Reproduce the text read from every page in this listing, changing each "Sierpinski" to "Proth" and keeping everything else the same.

━━ Data in this exercise ━━

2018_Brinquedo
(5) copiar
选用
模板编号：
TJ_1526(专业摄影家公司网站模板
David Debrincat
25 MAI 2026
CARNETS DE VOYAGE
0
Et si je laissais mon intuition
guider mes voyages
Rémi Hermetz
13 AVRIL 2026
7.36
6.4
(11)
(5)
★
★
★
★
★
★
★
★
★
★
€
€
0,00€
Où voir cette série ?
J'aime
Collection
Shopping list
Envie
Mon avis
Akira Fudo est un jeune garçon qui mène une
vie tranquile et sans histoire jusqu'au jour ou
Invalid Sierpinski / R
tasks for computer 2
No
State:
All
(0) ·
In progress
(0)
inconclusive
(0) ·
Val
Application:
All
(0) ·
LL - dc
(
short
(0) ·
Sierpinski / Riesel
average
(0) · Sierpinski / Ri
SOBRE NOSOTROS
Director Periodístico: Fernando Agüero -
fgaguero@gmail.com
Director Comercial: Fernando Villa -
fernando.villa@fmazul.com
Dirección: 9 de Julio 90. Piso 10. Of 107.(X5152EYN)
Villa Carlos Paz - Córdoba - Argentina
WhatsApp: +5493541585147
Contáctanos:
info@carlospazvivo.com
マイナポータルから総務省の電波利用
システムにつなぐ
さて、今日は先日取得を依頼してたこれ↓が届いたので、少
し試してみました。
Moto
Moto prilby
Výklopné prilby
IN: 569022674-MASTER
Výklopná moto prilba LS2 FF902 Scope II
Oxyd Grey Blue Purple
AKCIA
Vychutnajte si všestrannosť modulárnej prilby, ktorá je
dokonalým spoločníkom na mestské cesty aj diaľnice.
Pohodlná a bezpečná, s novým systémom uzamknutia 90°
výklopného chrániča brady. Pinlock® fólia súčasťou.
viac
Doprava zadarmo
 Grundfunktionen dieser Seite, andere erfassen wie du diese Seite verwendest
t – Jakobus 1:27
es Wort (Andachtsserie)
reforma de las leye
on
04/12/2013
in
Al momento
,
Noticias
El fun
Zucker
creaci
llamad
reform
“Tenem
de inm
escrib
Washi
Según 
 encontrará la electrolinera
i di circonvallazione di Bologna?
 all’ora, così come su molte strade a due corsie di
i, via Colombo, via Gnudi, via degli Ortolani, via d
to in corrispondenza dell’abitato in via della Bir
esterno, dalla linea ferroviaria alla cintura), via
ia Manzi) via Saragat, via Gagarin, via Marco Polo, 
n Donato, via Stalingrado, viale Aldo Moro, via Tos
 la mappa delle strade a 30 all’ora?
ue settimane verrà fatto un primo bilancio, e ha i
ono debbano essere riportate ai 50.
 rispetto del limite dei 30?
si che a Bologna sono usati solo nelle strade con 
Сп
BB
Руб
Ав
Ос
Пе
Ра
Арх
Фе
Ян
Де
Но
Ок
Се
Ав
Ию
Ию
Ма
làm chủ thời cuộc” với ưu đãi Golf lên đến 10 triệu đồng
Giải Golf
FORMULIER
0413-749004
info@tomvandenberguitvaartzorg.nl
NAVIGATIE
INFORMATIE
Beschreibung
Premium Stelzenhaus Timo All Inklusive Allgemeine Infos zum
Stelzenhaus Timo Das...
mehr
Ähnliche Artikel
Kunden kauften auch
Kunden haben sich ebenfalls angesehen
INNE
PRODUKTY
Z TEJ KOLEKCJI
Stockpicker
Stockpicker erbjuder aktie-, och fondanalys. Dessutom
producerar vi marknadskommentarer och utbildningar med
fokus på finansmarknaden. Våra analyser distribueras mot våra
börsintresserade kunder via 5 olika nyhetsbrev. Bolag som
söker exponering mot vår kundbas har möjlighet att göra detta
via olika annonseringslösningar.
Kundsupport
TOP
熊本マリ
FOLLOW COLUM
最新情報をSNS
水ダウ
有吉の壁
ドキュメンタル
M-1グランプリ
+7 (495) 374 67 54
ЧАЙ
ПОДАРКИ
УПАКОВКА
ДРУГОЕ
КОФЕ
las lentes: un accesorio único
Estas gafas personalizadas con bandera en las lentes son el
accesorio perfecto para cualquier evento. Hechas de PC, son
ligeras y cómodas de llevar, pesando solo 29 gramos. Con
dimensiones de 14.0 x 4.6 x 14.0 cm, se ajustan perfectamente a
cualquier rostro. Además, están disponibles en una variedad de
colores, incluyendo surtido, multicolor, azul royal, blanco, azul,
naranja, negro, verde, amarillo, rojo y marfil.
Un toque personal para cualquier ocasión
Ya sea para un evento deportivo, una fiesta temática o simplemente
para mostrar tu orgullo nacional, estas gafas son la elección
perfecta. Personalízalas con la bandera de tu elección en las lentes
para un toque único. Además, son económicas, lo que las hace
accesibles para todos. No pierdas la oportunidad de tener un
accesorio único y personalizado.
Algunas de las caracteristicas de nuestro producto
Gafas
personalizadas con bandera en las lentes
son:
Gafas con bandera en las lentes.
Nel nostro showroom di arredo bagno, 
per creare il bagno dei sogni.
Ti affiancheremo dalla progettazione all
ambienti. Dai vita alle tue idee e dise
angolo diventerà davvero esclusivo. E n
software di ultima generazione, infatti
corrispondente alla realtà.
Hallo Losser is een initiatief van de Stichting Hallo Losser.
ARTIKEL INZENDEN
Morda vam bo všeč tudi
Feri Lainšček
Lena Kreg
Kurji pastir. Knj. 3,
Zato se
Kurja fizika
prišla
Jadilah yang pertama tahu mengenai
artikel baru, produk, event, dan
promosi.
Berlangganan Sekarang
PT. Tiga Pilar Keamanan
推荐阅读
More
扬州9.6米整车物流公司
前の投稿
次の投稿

━━━

*Task solution*:
2018_Brinquedo
(5) copiar
选用
模板编号：
TJ_1526(专业摄影家公司网站模板
David Debrincat
25 MAI 2026
CARNETS DE VOYAGE
0
Et si je laissais mon intuition
guider mes voyages
Rémi Hermetz
13 AVRIL 2026
7.36
6.4
(11)
(5)
★
★
★
★
★
★
★
★
★
★
€
€
0,00€
Où voir cette série ?
J'aime
Collection
Shopping list
Envie
Mon avis
Akira Fudo est un jeune garçon qui mène une
vie tranquile et sans histoire jusqu'au jour ou
Invalid Proth / R
tasks for computer 2
No
State:
All
(0) ·
In progress
(0)
inconclusive
(0) ·
Val
Application:
All
(0) ·
LL - dc
(
short
(0) ·
Proth / Riesel
average
(0) · Proth / Ri
SOBRE NOSOTROS
Director Periodístico: Fernando Agüero -
fgaguero@gmail.com
Director Comercial: Fernando Villa -
fernando.villa@fmazul.com
Dirección: 9 de Julio 90. Piso 10. Of 107.(X5152EYN)
Villa Carlos Paz - Córdoba - Argentina
WhatsApp: +5493541585147
Contáctanos:
info@carlospazvivo.com
マイナポータルから総務省の電波利用
システムにつなぐ
さて、今日は先日取得を依頼してたこれ↓が届いたので、少
し試してみました。
Moto
Moto prilby
Výklopné prilby
IN: 569022674-MASTER
Výklopná moto prilba LS2 FF902 Scope II
Oxyd Grey Blue Purple
AKCIA
Vychutnajte si všestrannosť modulárnej prilby, ktorá je
dokonalým spoločníkom na mestské cesty aj diaľnice.
Pohodlná a bezpečná, s novým systémom uzamknutia 90°
výklopného chrániča brady. Pinlock® fólia súčasťou.
viac
Doprava zadarmo
 Grundfunktionen dieser Seite, andere erfassen wie du diese Seite verwendest
t – Jakobus 1:27
es Wort (Andachtsserie)
reforma de las leye
on
04/12/2013
in
Al momento
,
Noticias
El fun
Zucker
creaci
llamad
reform
“Tenem
de inm
escrib
Washi
Según 
 encontrará la electrolinera
i di circonvallazione di Bologna?
 all’ora, così come su molte strade a due corsie di
i, via Colombo, via Gnudi, via degli Ortolani, via d
to in corrispondenza dell’abitato in via della Bir
esterno, dalla linea ferroviaria alla cintura), via
ia Manzi) via Saragat, via Gagarin, via Marco Polo, 
n Donato, via Stalingrado, viale Aldo Moro, via Tos
 la mappa delle strade a 30 all’ora?
ue settimane verrà fatto un primo bilancio, e ha i
ono debbano essere riportate ai 50.
 rispetto del limite dei 30?
si che a Bologna sono usati solo nelle strade con 
Сп
BB
Руб
Ав
Ос
Пе
Ра
Арх
Фе
Ян
Де
Но
Ок
Се
Ав
Ию
Ию
Ма
làm chủ thời cuộc” với ưu đãi Golf lên đến 10 triệu đồng
Giải Golf
FORMULIER
0413-749004
info@tomvandenberguitvaartzorg.nl
NAVIGATIE
INFORMATIE
Beschreibung
Premium Stelzenhaus Timo All Inklusive Allgemeine Infos zum
Stelzenhaus Timo Das...
mehr
Ähnliche Artikel
Kunden kauften auch
Kunden haben sich ebenfalls angesehen
INNE
PRODUKTY
Z TEJ KOLEKCJI
Stockpicker
Stockpicker erbjuder aktie-, och fondanalys. Dessutom
producerar vi marknadskommentarer och utbildningar med
fokus på finansmarknaden. Våra analyser distribueras mot våra
börsintresserade kunder via 5 olika nyhetsbrev. Bolag som
söker exponering mot vår kundbas har möjlighet att göra detta
via olika annonseringslösningar.
Kundsupport
TOP
熊本マリ
FOLLOW COLUM
最新情報をSNS
水ダウ
有吉の壁
ドキュメンタル
M-1グランプリ
+7 (495) 374 67 54
ЧАЙ
ПОДАРКИ
УПАКОВКА
ДРУГОЕ
КОФЕ
las lentes: un accesorio único
Estas gafas personalizadas con bandera en las lentes son el
accesorio perfecto para cualquier evento. Hechas de PC, son
ligeras y cómodas de llevar, pesando solo 29 gramos. Con
dimensiones de 14.0 x 4.6 x 14.0 cm, se ajustan perfectamente a
cualquier rostro. Además, están disponibles en una variedad de
colores, incluyendo surtido, multicolor, azul royal, blanco, azul,
naranja, negro, verde, amarillo, rojo y marfil.
Un toque personal para cualquier ocasión
Ya sea para un evento deportivo, una fiesta temática o simplemente
para mostrar tu orgullo nacional, estas gafas son la elección
perfecta. Personalízalas con la bandera de tu elección en las lentes
para un toque único. Además, son económicas, lo que las hace
accesibles para todos. No pierdas la oportunidad de tener un
accesorio único y personalizado.
Algunas de las caracteristicas de nuestro producto
Gafas
personalizadas con bandera en las lentes
son:
Gafas con bandera en las lentes.
Nel nostro showroom di arredo bagno, 
per creare il bagno dei sogni.
Ti affiancheremo dalla progettazione all
ambienti. Dai vita alle tue idee e dise
angolo diventerà davvero esclusivo. E n
software di ultima generazione, infatti
corrispondente alla realtà.
Hallo Losser is een initiatief van de Stichting Hallo Losser.
ARTIKEL INZENDEN
Morda vam bo všeč tudi
Feri Lainšček
Lena Kreg
Kurji pastir. Knj. 3,
Zato se
Kurja fizika
prišla
Jadilah yang pertama tahu mengenai
artikel baru, produk, event, dan
promosi.
Berlangganan Sekarang
PT. Tiga Pilar Keamanan
推荐阅读
More
扬州9.6米整车物流公司
前の投稿
次の投稿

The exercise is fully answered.